Data supplied |
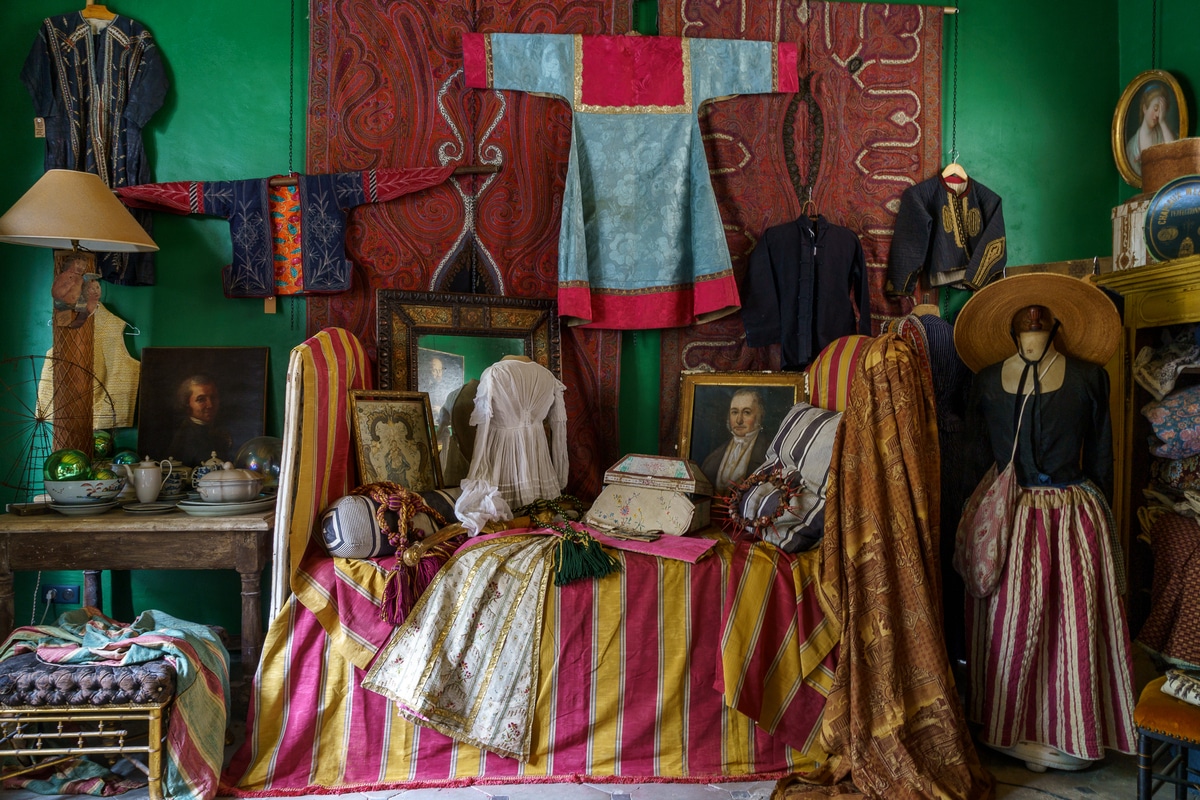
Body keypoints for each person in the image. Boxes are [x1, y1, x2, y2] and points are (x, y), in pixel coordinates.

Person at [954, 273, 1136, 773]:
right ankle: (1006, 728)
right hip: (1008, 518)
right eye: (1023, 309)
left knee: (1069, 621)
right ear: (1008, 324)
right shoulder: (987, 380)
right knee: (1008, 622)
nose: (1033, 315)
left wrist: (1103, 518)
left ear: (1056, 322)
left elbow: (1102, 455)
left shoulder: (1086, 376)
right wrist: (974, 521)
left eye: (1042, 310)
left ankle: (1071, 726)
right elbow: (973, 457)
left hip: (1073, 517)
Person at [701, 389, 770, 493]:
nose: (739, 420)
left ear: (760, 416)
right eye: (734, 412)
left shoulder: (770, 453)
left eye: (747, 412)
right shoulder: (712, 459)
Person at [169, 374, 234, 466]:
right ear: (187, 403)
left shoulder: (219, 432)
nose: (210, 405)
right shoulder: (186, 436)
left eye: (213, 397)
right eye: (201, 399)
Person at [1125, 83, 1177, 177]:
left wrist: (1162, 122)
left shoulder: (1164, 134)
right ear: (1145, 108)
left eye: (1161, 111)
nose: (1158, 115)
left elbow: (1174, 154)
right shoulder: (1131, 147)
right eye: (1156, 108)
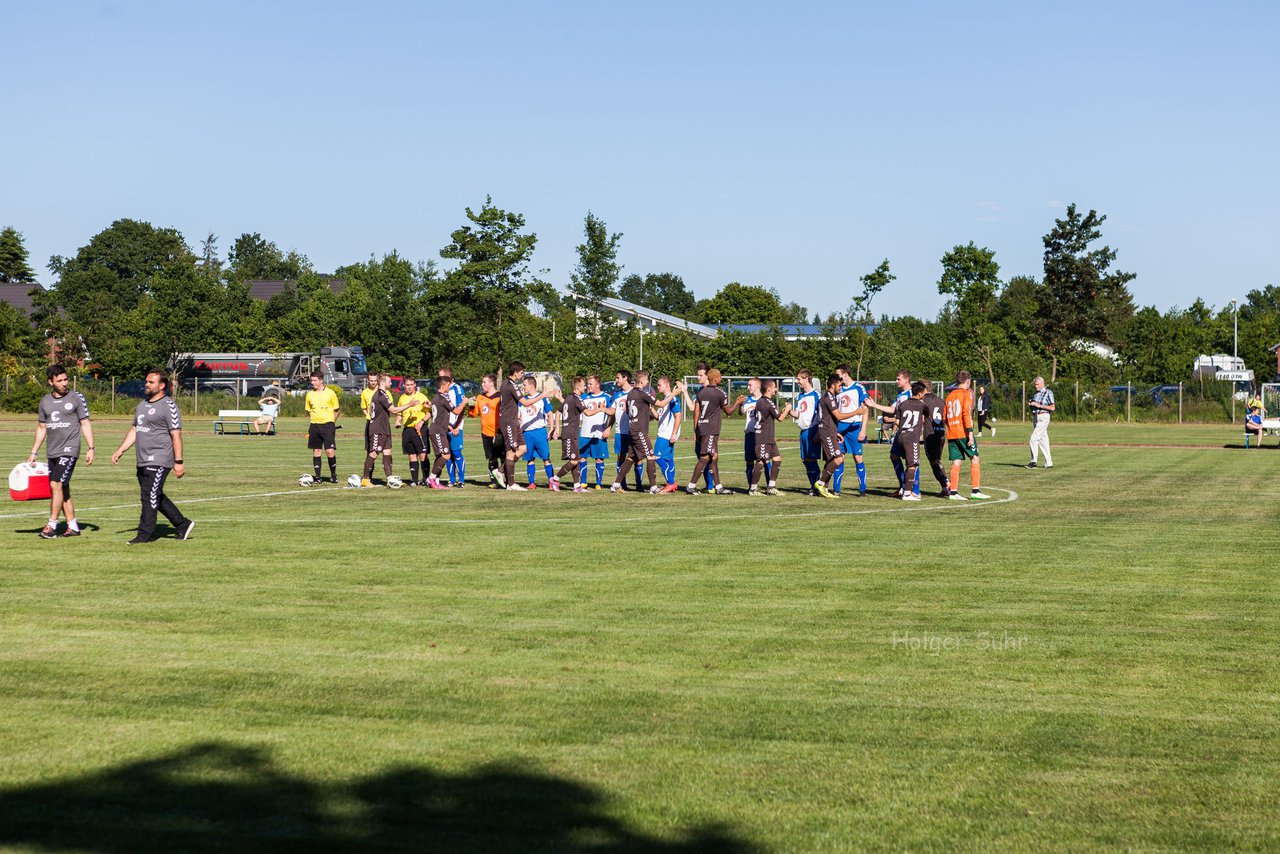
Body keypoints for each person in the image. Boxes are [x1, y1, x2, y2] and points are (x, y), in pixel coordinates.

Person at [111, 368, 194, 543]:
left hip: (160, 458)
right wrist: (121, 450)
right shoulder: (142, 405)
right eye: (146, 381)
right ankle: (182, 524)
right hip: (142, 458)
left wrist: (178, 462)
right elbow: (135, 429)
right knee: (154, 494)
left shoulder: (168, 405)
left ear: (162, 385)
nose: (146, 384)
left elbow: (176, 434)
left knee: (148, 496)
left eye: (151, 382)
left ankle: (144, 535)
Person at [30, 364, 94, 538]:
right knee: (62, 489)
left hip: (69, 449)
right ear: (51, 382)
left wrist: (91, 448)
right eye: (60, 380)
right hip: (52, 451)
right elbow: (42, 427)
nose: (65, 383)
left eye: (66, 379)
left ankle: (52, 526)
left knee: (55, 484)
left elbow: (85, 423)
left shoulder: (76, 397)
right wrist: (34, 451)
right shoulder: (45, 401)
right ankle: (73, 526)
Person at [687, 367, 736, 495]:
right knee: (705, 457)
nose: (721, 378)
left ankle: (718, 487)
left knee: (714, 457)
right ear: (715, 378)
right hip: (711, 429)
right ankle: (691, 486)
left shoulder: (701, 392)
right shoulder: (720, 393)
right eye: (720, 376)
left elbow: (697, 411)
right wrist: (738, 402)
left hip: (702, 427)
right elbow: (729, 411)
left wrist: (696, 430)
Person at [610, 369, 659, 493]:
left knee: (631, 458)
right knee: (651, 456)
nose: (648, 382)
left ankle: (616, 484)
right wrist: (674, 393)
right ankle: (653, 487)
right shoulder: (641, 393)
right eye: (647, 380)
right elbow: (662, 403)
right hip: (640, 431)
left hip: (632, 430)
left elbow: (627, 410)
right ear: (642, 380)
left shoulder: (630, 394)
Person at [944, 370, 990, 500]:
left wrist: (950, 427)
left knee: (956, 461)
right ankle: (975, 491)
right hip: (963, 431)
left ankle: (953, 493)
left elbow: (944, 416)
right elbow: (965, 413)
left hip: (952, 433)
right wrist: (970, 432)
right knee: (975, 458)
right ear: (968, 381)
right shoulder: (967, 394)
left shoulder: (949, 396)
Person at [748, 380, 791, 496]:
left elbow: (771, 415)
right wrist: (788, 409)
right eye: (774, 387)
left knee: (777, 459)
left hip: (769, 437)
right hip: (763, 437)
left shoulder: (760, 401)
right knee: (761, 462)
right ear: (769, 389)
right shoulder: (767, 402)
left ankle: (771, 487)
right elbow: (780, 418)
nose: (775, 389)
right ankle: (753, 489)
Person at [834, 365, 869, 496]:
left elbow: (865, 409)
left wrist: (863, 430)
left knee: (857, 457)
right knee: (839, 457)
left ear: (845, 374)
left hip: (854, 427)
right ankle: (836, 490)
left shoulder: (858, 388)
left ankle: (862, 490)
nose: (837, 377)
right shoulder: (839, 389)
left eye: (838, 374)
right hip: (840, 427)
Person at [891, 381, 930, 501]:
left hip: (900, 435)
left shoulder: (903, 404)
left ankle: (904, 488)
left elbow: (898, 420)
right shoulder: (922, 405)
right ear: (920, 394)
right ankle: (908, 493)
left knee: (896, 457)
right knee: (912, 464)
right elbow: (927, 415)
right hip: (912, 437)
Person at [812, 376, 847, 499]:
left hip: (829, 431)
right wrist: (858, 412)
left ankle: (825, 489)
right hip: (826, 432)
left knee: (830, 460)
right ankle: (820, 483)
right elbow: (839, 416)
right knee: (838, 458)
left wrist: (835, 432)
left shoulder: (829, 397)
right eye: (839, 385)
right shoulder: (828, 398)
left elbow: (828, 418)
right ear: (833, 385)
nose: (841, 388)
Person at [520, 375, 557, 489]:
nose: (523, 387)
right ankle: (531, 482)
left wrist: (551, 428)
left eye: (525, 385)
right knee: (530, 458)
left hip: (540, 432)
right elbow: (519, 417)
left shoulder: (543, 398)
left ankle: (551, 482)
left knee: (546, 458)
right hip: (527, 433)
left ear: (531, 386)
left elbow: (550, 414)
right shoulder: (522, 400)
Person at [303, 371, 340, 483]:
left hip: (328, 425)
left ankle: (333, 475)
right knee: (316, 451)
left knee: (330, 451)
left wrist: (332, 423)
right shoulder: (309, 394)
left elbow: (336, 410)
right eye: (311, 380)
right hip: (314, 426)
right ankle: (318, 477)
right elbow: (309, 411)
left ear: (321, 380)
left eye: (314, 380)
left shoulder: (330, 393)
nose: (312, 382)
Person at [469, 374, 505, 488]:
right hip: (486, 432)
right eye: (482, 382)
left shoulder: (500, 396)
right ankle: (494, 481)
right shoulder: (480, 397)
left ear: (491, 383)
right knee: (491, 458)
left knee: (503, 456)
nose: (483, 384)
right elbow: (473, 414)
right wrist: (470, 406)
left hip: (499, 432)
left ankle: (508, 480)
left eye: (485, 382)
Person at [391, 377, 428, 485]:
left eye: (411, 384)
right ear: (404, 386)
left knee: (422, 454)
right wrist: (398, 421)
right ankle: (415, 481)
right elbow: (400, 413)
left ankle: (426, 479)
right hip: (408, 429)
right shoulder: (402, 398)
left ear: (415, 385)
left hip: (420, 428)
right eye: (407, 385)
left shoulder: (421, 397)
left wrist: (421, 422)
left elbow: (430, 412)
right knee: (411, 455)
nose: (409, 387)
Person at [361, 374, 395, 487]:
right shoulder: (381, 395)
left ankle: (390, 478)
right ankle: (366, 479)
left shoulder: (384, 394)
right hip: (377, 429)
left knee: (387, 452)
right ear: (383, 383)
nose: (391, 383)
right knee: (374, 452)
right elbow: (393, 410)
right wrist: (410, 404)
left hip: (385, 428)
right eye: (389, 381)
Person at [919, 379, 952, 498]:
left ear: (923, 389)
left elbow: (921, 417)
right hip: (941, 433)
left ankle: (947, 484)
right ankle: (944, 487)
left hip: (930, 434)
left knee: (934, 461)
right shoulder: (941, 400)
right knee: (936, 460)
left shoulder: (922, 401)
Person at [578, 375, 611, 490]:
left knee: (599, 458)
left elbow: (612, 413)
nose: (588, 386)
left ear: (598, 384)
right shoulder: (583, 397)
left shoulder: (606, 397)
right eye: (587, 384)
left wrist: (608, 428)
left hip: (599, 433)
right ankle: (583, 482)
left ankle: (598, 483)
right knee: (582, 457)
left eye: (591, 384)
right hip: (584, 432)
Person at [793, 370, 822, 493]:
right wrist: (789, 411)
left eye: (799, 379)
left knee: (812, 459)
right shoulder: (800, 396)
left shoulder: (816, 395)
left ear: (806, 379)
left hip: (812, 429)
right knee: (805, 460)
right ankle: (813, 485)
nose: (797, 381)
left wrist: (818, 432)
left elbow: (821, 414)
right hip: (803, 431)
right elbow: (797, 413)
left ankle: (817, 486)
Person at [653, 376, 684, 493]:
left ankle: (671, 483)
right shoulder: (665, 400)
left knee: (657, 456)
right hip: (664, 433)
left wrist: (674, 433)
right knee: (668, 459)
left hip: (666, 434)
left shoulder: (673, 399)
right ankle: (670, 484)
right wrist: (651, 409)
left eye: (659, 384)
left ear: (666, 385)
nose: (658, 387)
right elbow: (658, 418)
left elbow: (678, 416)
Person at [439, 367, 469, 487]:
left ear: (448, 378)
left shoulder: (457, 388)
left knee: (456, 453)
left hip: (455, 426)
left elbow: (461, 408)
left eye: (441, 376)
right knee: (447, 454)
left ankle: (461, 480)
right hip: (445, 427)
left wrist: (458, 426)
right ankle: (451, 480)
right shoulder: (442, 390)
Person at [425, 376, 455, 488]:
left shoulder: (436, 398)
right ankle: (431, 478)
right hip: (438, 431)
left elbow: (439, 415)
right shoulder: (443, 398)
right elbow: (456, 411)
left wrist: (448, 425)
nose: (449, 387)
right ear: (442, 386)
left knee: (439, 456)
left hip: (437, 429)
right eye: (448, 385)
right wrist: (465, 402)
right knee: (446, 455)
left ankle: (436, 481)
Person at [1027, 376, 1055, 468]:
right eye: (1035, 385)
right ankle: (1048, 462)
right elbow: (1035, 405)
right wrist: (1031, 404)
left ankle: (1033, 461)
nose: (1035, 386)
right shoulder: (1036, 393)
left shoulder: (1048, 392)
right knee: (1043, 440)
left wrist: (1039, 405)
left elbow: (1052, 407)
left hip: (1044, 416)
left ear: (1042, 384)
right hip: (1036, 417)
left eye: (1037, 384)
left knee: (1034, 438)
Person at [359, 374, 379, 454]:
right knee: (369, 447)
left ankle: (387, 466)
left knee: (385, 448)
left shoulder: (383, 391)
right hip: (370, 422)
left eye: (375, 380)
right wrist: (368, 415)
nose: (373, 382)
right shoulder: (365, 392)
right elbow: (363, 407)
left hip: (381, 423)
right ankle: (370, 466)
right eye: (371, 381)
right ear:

What the task asks | For this exercise, output exactly the lines above from the line with "left elbow: (921, 417)" to the line with "left elbow: (439, 415)", counting both, and leave out the rest.

Output of the task |
left elbow: (921, 417)
right hip: (941, 433)
left ankle: (947, 484)
right ankle: (944, 487)
left hip: (930, 434)
left knee: (934, 461)
right shoulder: (941, 400)
right knee: (936, 460)
left shoulder: (922, 401)
Person at [578, 375, 611, 490]:
left knee: (599, 458)
left elbow: (612, 413)
nose: (588, 386)
left ear: (598, 384)
right shoulder: (583, 397)
left shoulder: (606, 397)
right eye: (587, 384)
left wrist: (608, 428)
left hip: (599, 433)
right ankle: (583, 482)
left ankle: (598, 483)
right knee: (582, 457)
left eye: (591, 384)
right hip: (584, 432)
Person at [793, 370, 822, 493]:
right wrist: (789, 411)
left eye: (799, 379)
left knee: (812, 459)
right shoulder: (800, 396)
left shoulder: (816, 395)
left ear: (806, 379)
left hip: (812, 429)
right knee: (805, 460)
right ankle: (813, 485)
nose: (797, 381)
left wrist: (818, 432)
left elbow: (821, 414)
right hip: (803, 431)
right elbow: (797, 413)
left ankle: (817, 486)
Person at [653, 376, 684, 493]:
left ankle: (671, 483)
right shoulder: (665, 400)
left knee: (657, 456)
right hip: (664, 433)
left wrist: (674, 433)
right knee: (668, 459)
left hip: (666, 434)
left shoulder: (673, 399)
right ankle: (670, 484)
right wrist: (651, 409)
left eye: (659, 384)
left ear: (666, 385)
nose: (658, 387)
right elbow: (658, 418)
left elbow: (678, 416)
Person at [439, 367, 469, 487]:
left ear: (448, 378)
left shoulder: (457, 388)
left knee: (456, 453)
left hip: (455, 426)
left elbow: (461, 408)
left eye: (441, 376)
right knee: (447, 454)
left ankle: (461, 480)
right hip: (445, 427)
left wrist: (458, 426)
right ankle: (451, 480)
right shoulder: (442, 390)
Person at [425, 376, 455, 488]:
left shoulder: (436, 398)
right ankle: (431, 478)
right hip: (438, 431)
left elbow: (439, 415)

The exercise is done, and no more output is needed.